$F=(A^c \cup B \cup C)\cap(A\cup C^c)$

Question

If the independently held events A, B e C are defined in the same probability space. Calculate P(F) with $F=(A^c \cup B \cup C)\cap(A\cup C^c)$, $P(A)=0,2$ , $P(B)=0,3$ , $P(C)=0,4$.
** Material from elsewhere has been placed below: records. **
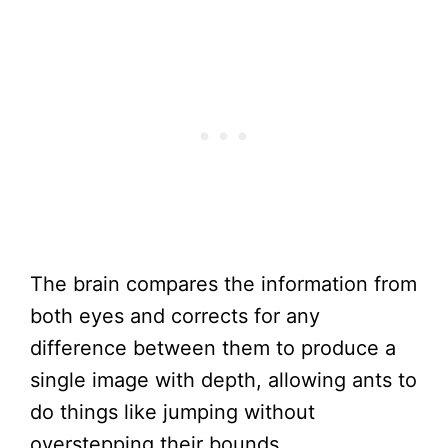
The brain compares the information from
both eyes and corrects for any
difference between them to produce a
single image with depth, allowing ants to
do things like jumping without
overstepping their bounds.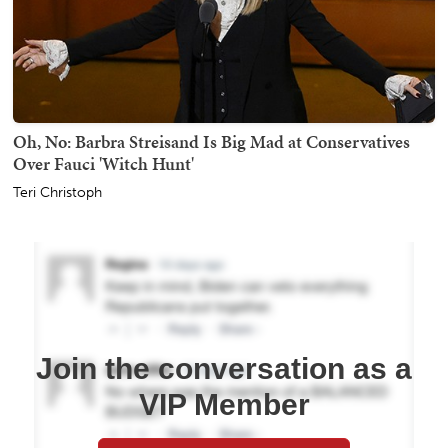
Oh, No: Barbra Streisand Is Big Mad at Conservatives
Over Fauci 'Witch Hunt'
Teri Christoph
Join the conversation as a
VIP Member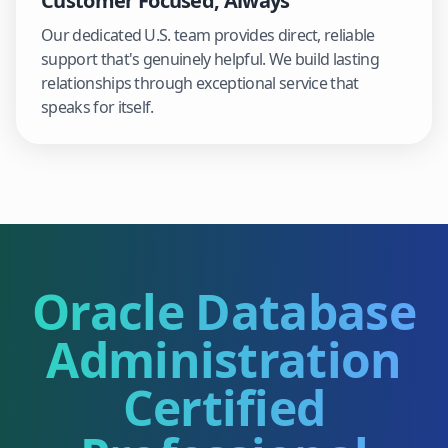
Customer Focused, Always
Our dedicated U.S. team provides direct, reliable
support that's genuinely helpful. We build lasting
relationships through exceptional service that
speaks for itself.
Oracle Database
Administration
Certified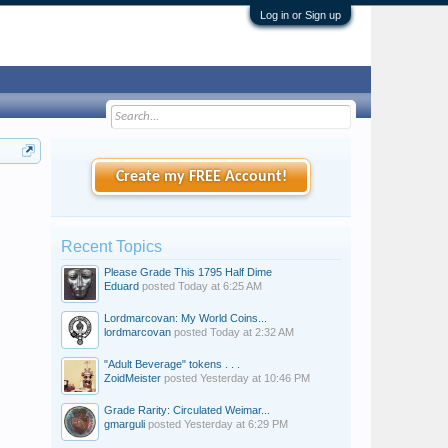
Log in or Sign up
Create my FREE Account!
Recent Topics
Please Grade This 1795 Half Dime
Eduard
posted
Today at 6:25 AM
Lordmarcovan: My World Coins...
lordmarcovan
posted
Today at 2:32 AM
"Adult Beverage" tokens . . .
ZoidMeister
posted
Yesterday at 10:46 PM
Grade Rarity: Circulated Weimar...
gmarguli
posted
Yesterday at 6:29 PM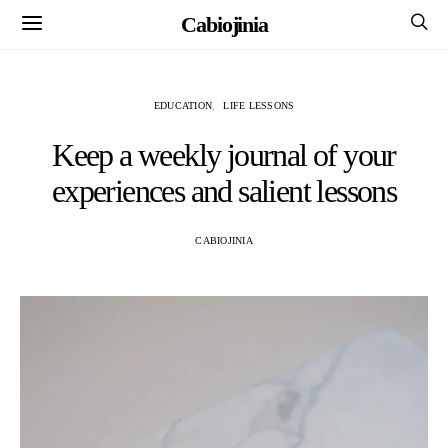
Cabiojinia
EDUCATION
LIFE LESSONS
Keep a weekly journal of your
experiences and salient lessons
CABIOJINIA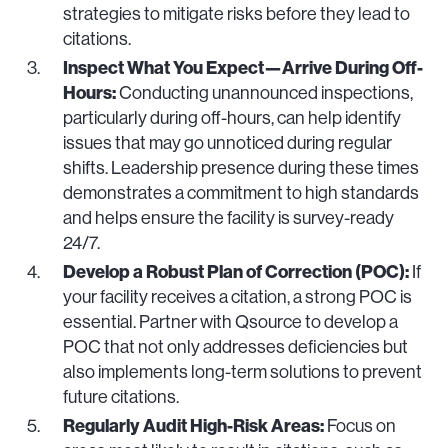
strategies to mitigate risks before they lead to
citations.
Inspect What You Expect—Arrive During Off-
Hours:
Conducting unannounced inspections,
particularly during off-hours, can help identify
issues that may go unnoticed during regular
shifts. Leadership presence during these times
demonstrates a commitment to high standards
and helps ensure the facility is survey-ready
24/7.
Develop a Robust Plan of Correction (POC):
If
your facility receives a citation, a strong POC is
essential. Partner with Qsource to develop a
POC that not only addresses deficiencies but
also implements long-term solutions to prevent
future citations.
Regularly Audit High-Risk Areas:
Focus on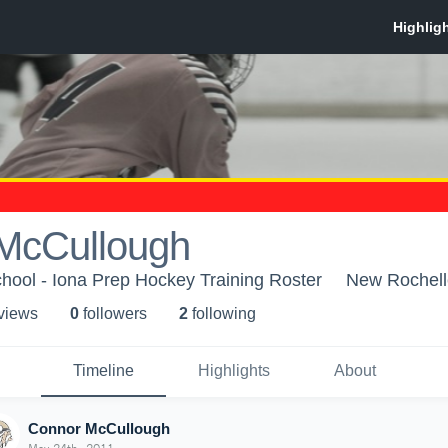
McCullough
hool - Iona Prep Hockey Training Roster
New Rochell
 view
s
0
follower
s
2
following
Timeline
Highlights
About
Connor McCullough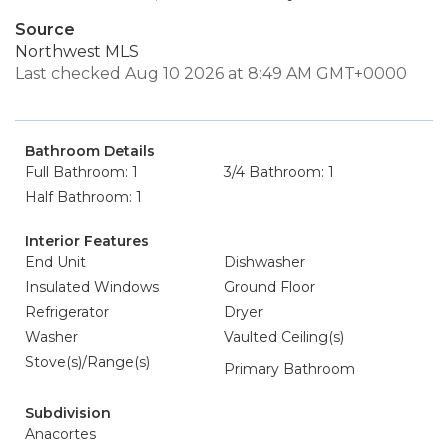
Source
Northwest MLS
Last checked Aug 10 2026 at 8:49 AM GMT+0000
Bathroom Details
Full Bathroom: 1
3/4 Bathroom: 1
Half Bathroom: 1
Interior Features
End Unit
Dishwasher
Insulated Windows
Ground Floor
Refrigerator
Dryer
Washer
Vaulted Ceiling(s)
Stove(s)/Range(s)
Primary Bathroom
Subdivision
Anacortes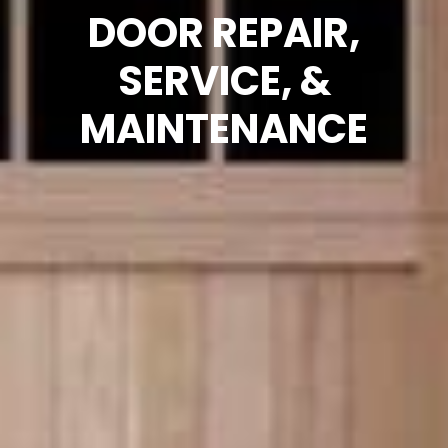
DOOR REPAIR,
SERVICE, &
MAINTENANCE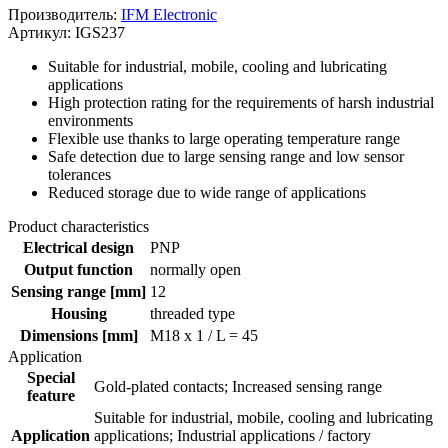
Производитель:
IFM Electronic
Артикул: IGS237
Suitable for industrial, mobile, cooling and lubricating
applications
High protection rating for the requirements of harsh industrial
environments
Flexible use thanks to large operating temperature range
Safe detection due to large sensing range and low sensor
tolerances
Reduced storage due to wide range of applications
Product characteristics
Electrical design
PNP
Output function
normally open
Sensing range [mm]
12
Housing
threaded type
Dimensions [mm]
M18 x 1 / L = 45
Application
Special
Gold-plated contacts; Increased sensing range
feature
Suitable for industrial, mobile, cooling and lubricating
Application
applications; Industrial applications / factory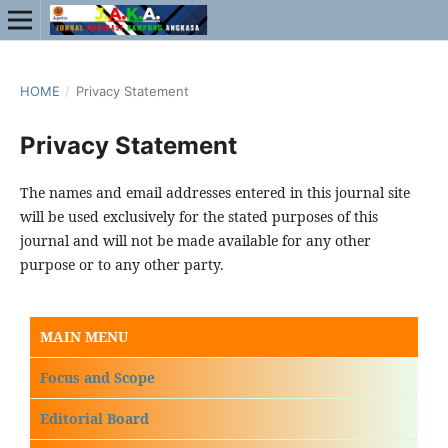
HOME
/
Privacy Statement
Privacy Statement
The names and email addresses entered in this journal site
will be used exclusively for the stated purposes of this
journal and will not be made available for any other
purpose or to any other party.
MAIN MENU
Focus and Scope
Editorial Board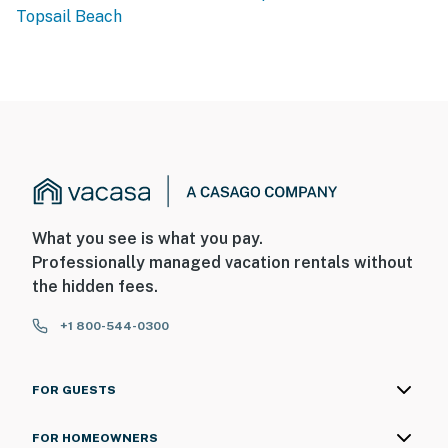
Topsail Beach
What you see is what you pay.
Professionally managed vacation rentals without
the hidden fees.
+1 800-544-0300
FOR GUESTS
FOR HOMEOWNERS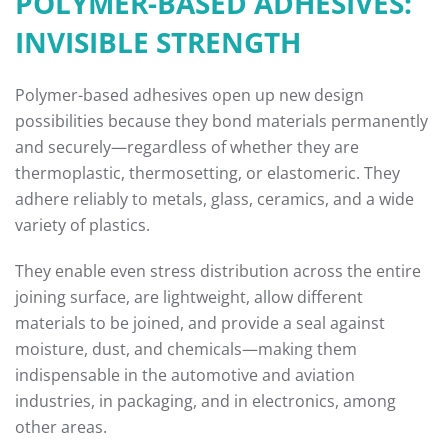
POLYMER-BASED ADHESIVES:
INVISIBLE STRENGTH
Polymer-based adhesives open up new design
possibilities because they bond materials permanently
and securely—regardless of whether they are
thermoplastic, thermosetting, or elastomeric. They
adhere reliably to metals, glass, ceramics, and a wide
variety of plastics.
They enable even stress distribution across the entire
joining surface, are lightweight, allow different
materials to be joined, and provide a seal against
moisture, dust, and chemicals—making them
indispensable in the automotive and aviation
industries, in packaging, and in electronics, among
other areas.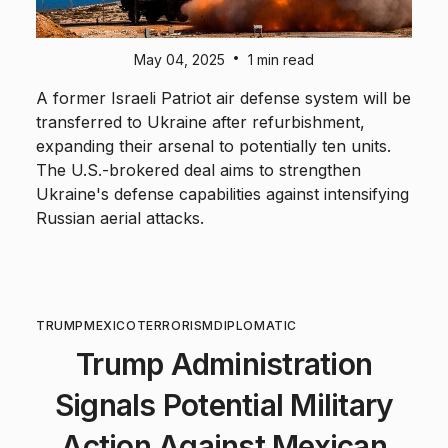
•
May 04, 2025
1 min read
A former Israeli Patriot air defense system will be
transferred to Ukraine after refurbishment,
expanding their arsenal to potentially ten units.
The U.S.-brokered deal aims to strengthen
Ukraine's defense capabilities against intensifying
Russian aerial attacks.
TRUMP
MEXICO
TERRORISM
DIPLOMATIC
Trump Administration
Signals Potential Military
Action Against Mexican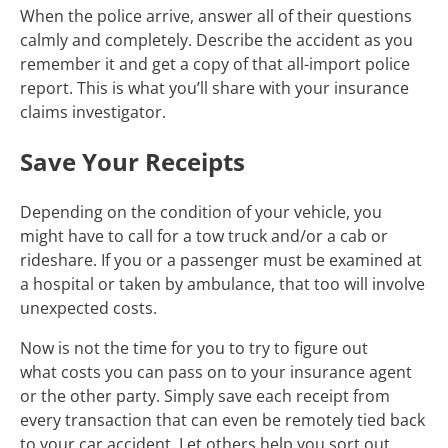
When the police arrive, answer all of their questions
calmly and completely. Describe the accident as you
remember it and get a copy of that all-import police
report. This is what you’ll share with your insurance
claims investigator.
Save Your Receipts
Depending on the condition of your vehicle, you
might have to call for a tow truck and/or a cab or
rideshare. If you or a passenger must be examined at
a hospital or taken by ambulance, that too will involve
unexpected costs.
Now is not the time for you to try to figure out
what costs you can pass on to your insurance agent
or the other party. Simply save each receipt from
every transaction that can even be remotely tied back
to your car accident. Let others help you sort out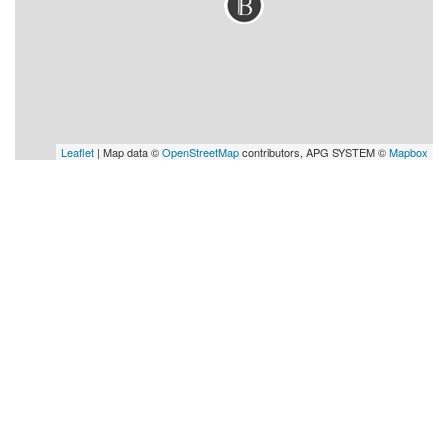
Leaflet
| Map data ©
OpenStreetMap
contributors, APG SYSTEM ©
Mapbox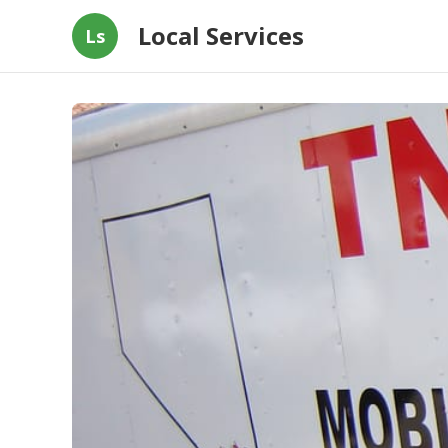
Local Services
Ls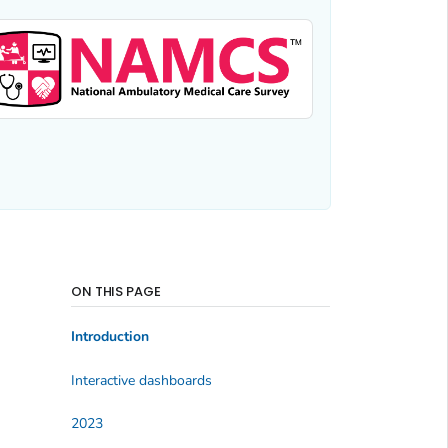
ON THIS PAGE
Introduction
Interactive dashboards
2023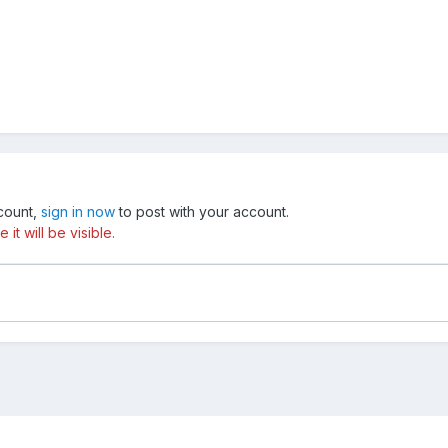
ccount,
sign in now
to post with your account.
t will be visible.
I am having problems with the simplification of the expression.

Answer 1

It's easier to consider the probability of $F^c$ instead of $F$, which can be calculated by de Morgan's laws: \begin{align*} F^c &= [(A^c \cup B \cup C) \cap (A \cup C^c)]^c \\ &= (A^c \cup B \cup C)^c \cup (A \cup C^c)^c \\ &= (A \cap B^c \cap C^c) \cup (A^c \cap C). \end{align*} The events $A \cap B^c \cap C^c$ and $A^c \cap C$ are mutually exclusive and have respective probabilities $0.2 \times 0.7 \times 0.6 = 0.084$ and $0.2 \times 0.4 = 0.08$, so $\operatorname{Pr}(F) = 1 - 0.084 - 0.08 = 0.836$.

Answer 2

$P(F)$ is not determined by $P(A),P(B),P(C)$. Consider a uniform probability space with $10$ elements (aka $A$ has $2$ elements, $B$ has $3$ and $C$ has $4$). $F$ can have different number of elements (so different probabilities):

• consider $A = \{1,2\} \subset B = \{1,2,3\}\subset C= \{1,2,3,4\}$. Then:

$$F =(\{3,\ldots,10\} \cup \{1,2,3\} \cup \{1,2,3,4\}) \cap (\{1,2\} \cup \{5, \ldots 10\}) = \\ = \{1,2\} \cup \{5, \ldots 10\} \Rightarrow P(F) = 0.8$$

• consider $A = \{1,2\}, B = \{3,4,5\}, C= \{6,7,8,9\}$. Then:

$$F = (\{3,\ldots,10\} \cup \{3,4,5\} \cup \{6,7,8,9\}) \cap (\{1,2\} \cup \{1, \ldots 5,10\}) = \\ = \{3,4,5,10\} \Rightarrow P(F)= 0.4$$

Another example is $A = \{1,2\}, B=\{2,3,4\}, C = \{4,5,6,7\}$.

EDIT: If you add hypothesis on $A,B,C$, then $P(F)$ might be determined.

$$F = (A^C \cup B \cup C) \cap (A \cup C^C) = [(A^C \cup B \cup C)\cap A] \cup [(A^C \cup B \cup C)\cap C^C] = \\ = (A^C \cap A) \cup (B \cap A) \cup (C \cap A) \cup (A^C \cap C^C) \cup (B \cap C^C) \cup (C \cap C^C) = \\ = (B \cap A) \cup (C \cap A) \cup (A^C \cap C^C) \cup (B \cap C^C)$$

It is easy to check that $B \cap A \subseteq (C \cap A) \cup (A^C \cap C^C) \cup (B \cap C^C)$ then

$$F = (C \cap A) \cup (A^C \cap C^C) \cup (B \cap C^C)$$

Remembering that $P(X\cup Y) = P(X) + P(Y) - P(X\cap Y)$, it is possible to split the probabilities:

$$P(F) = P(C \cap A) + P((A^C \cap C^C) \cup (B \cap C^C)) - P((C \cap A) \cap [(A^C \cap C^C) \cup (B \cap C^C)]) = \\ = P(C \cap A) + P((A^C \cap C^C) \cup (B \cap C^C)) = \\ = P(C \cap A) + P(A^C \cap C^C) + P(B \cap C^C) - P((A^C \cap C^C) \cap (B \cap C^C)) = \\ = P(A \cap C) + P(A^C \cap C^C) + P(B \cap C^C) - P(A^C \cap B \cap C^C)$$

Now $P(B \cap C^C) - P(A^C \cap B \cap C^C) = P(A \cap B \cap C^C)$, so

$$P(F) = P(A \cap C) + P(A^C \cap C^C) + P(A \cap B \cap C^C)$$

If you assume $A,B,C$ pairwise independent, you can have problems with $P(A \cap B \cap C^C)$. If $P(A \cap B \cap C) = P(A)P(B)P(C)$ (mutual independence), then $P(A \cap B \cap C^C) = P(A \cap B) - P(A \cap B \cap C)$ and you can conclude.